DIRECTIONS:
Leaving out the images, reproduce every line of the data that follows exactly.

Named joint coordinates:
------------------------------

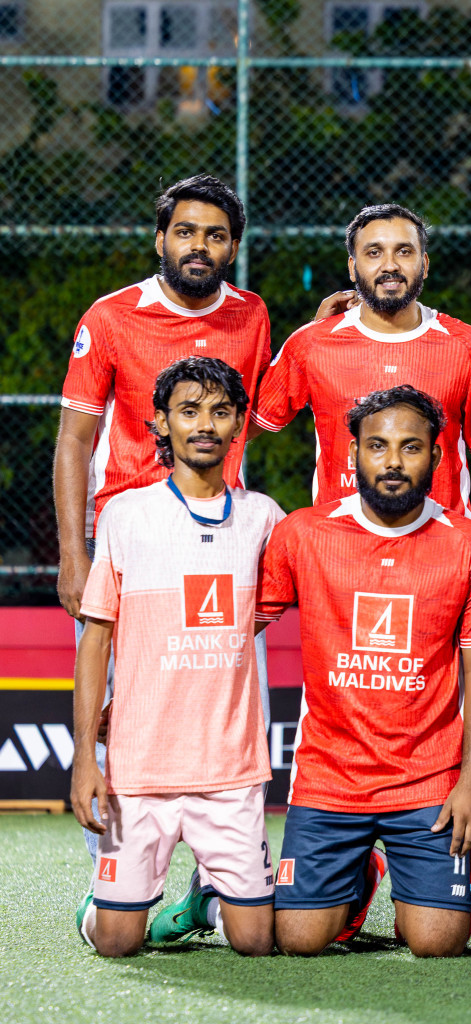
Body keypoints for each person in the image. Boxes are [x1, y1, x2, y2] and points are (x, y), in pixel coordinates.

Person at [55, 173, 274, 867]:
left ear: (232, 246)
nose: (199, 245)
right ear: (160, 238)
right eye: (185, 231)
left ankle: (221, 877)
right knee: (122, 708)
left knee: (228, 694)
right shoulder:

------------------------------

COMPLETED EXERCISE:
Body keypoints for each person in the image. Boxes are [x1, y1, x2, y2] and points are (x, y), in pixel coordinates.

Person at [55, 173, 274, 867]:
left ear: (232, 246)
nose: (199, 245)
right ear: (160, 238)
right eye: (185, 231)
left ankle: (221, 877)
right knee: (122, 708)
left knee: (228, 694)
right shoulder:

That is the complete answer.